- **Exercises**:
• a. Output the passage of the pressure compensator valve documentation from "The Pressure Compensator" up to and including "of the system.".
• b. In the records, swap "degree" for "diploma" in the lines from the line with "- Enjoy it!! o/" up to and including the final line of the records. Return only those lines, with everything else unchanged.

- **Document segment**:
************
# Pressure Compensator Valve (IL)

Pressure-maintaining valve for external component in an isothermal system

**Library:**Simscape / Fluids / Isothermal Liquid / Valves & Orifices / Pressure Control Valves

## Description

The Pressure Compensator Valve (IL) block represents an isothermal liquid pressure compensator, such as a pressure relief valve or pressure-reducing valve. Use this valve when you would like to maintain the pressure at the valve based on signals from another part of the system.

When the pressure differential between ports **X** and**
Y** (the control pressure) meets or exceeds the set pressure, the valve
area opens (for normally closed valves) or closes (for normally open valves) in order to
maintain the pressure in the valve. The pressure regulation range begins at the set
pressure. *P*_{set} is constant in the case of a
`Constant`

valve, or varying in the case of a
`Controlled`

valve. A physical sign at port
**Ps** provides a varying set pressure.

### Pressure Control

Pressure regulation occurs when the sensed pressure,
*P*_{x} –
*P*_{Y}, or
*P*_{control}, exceeds a specified
pressure, *P*_{set}. The
Pressure Compensator Valve (IL) block supports
two modes of regulation:

When

**Set pressure control**is set to`Controlled`

, connect a pressure signal to port**Ps**and set the constant**Pressure regulation range**. pressure regulation is triggered when*P*_{control}is greater than*P*_{set}, the**Set pressure differential**, and below*P*_{max}, the sum of the set pressure and the user-defined**Pressure regulation range**.When

**Set pressure control**is set to`Constant`

, the valve opening is continuously regulated between*P*_{set}and*P*_{max}by either a linear or tabular parametrization. When**Opening parametrization**is set to`Tabular data`

,*P*_{set}and*P*_{max}are the first and last parameters of the**Pressure differential vector**, respectively.

### Mass Flow Rate Equation

Momentum is conserved through the valve:

$${\dot{m}}_{A}+{\dot{m}}_{B}=0.$$

The mass flow rate through the valve is calculated as:

$$\dot{m}=\frac{{C}_{d}{A}_{valve}\sqrt{2\overline{\rho}}}{\sqrt{P{R}_{loss}\left(1-{\left(\frac{{A}_{valve}}{{A}_{port}}\right)}^{2}\right)}}\frac{\Delta p}{{\left[\Delta {p}^{2}+\Delta {p}_{crit}^{2}\right]}^{1/4}},$$

where:

*C*_{d}is the**Discharge coefficient**.*A*_{valve}is the instantaneous valve open area.*A*_{port}is the**Cross-sectional area at ports A and B**.$$\overline{\rho}$$ is the average fluid density.
************
- **Material provided**:
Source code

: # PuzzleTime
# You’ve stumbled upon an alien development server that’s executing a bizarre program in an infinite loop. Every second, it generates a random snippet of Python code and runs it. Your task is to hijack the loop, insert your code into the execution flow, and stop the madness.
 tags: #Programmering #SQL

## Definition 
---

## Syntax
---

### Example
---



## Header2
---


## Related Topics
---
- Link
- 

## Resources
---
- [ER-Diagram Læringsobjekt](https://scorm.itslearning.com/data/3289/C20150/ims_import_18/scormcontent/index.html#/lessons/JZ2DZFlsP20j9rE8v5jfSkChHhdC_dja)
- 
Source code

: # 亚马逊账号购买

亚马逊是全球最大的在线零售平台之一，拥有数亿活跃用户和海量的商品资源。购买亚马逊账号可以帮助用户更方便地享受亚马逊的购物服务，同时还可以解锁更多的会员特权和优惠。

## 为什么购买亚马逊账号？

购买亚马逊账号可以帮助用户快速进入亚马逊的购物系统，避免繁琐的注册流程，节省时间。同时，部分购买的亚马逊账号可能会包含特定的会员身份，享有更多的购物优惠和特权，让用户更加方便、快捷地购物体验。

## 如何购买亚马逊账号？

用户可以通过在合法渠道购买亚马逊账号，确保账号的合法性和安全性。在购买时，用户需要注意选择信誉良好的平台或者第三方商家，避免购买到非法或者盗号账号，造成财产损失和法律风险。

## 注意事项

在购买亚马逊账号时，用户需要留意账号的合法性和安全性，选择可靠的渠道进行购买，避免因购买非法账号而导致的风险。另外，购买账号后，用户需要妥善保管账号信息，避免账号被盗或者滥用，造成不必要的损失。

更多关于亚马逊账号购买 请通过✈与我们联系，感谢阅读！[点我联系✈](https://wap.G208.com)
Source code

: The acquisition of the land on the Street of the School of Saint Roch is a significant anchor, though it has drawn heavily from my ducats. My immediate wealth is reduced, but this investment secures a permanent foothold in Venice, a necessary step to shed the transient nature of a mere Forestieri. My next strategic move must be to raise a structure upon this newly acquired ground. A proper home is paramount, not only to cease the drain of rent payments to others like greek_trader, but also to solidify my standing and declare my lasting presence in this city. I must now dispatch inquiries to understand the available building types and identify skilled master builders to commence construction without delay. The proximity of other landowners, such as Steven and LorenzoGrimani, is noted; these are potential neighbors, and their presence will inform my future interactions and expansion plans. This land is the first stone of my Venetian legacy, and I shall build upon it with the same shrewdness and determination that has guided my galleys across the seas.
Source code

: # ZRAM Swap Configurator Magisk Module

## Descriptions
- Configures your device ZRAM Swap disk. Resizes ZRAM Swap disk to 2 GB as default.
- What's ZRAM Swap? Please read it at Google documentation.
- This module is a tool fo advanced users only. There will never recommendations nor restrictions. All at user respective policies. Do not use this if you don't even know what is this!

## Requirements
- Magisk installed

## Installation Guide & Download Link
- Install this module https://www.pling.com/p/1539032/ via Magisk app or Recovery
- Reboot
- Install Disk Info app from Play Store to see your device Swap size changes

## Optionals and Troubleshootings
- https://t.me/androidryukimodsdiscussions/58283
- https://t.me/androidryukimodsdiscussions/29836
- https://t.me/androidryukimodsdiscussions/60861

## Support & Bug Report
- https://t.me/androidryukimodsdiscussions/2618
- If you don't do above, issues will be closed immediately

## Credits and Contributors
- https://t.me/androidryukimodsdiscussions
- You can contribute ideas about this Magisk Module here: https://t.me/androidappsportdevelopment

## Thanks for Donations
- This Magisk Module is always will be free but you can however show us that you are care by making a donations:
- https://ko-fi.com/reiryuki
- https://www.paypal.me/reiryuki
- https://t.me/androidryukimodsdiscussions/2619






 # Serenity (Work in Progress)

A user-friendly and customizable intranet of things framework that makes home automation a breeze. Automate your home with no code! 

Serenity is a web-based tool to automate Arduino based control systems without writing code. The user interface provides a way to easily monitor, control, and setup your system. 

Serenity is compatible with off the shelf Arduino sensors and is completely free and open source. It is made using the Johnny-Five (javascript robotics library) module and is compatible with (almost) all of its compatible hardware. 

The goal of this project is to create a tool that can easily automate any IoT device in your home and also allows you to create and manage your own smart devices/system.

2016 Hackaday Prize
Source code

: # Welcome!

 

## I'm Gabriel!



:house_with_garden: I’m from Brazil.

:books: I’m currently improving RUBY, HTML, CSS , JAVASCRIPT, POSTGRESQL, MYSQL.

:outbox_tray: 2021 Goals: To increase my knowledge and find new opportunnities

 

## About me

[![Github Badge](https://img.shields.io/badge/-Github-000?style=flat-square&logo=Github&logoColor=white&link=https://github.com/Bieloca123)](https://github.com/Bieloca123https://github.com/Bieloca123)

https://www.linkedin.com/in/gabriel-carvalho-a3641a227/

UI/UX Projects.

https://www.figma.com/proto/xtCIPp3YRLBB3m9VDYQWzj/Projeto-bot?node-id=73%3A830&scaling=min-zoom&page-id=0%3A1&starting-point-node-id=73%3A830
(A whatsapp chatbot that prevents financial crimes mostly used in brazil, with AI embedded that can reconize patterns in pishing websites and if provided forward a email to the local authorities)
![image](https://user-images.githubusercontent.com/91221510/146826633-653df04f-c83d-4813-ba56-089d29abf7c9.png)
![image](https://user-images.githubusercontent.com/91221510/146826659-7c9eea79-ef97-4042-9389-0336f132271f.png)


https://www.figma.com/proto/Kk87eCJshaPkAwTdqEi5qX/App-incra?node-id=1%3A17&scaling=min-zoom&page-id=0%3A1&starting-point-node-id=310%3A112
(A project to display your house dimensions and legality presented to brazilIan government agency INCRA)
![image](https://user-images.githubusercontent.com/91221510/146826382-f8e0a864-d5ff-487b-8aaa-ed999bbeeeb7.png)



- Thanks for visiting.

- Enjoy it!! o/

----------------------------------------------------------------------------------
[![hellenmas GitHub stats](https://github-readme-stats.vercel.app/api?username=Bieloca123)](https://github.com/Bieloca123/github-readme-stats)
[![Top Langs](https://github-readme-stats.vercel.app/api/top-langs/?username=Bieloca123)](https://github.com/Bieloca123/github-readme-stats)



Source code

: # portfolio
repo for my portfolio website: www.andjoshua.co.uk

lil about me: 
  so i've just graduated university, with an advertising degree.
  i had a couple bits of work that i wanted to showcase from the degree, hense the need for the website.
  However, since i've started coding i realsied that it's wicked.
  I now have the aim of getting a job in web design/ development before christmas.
************
- **Task-by-task solutions**:
• a.
The Pressure Compensator Valve (IL) block represents an isothermal liquid pressure compensator, such as a pressure relief valve or pressure-reducing valve. Use this valve when you would like to maintain the pressure at the valve based on signals from another part of the system.

• b.
- Enjoy it!! o/

----------------------------------------------------------------------------------
[![hellenmas GitHub stats](https://github-readme-stats.vercel.app/api?username=Bieloca123)](https://github.com/Bieloca123/github-readme-stats)
[![Top Langs](https://github-readme-stats.vercel.app/api/top-langs/?username=Bieloca123)](https://github.com/Bieloca123/github-readme-stats)



Source code

: # portfolio
repo for my portfolio website: www.andjoshua.co.uk

lil about me: 
  so i've just graduated university, with an advertising diploma.
  i had a couple bits of work that i wanted to showcase from the diploma, hense the need for the website.
  However, since i've started coding i realsied that it's wicked.
  I now have the aim of getting a job in web design/ development before christmas.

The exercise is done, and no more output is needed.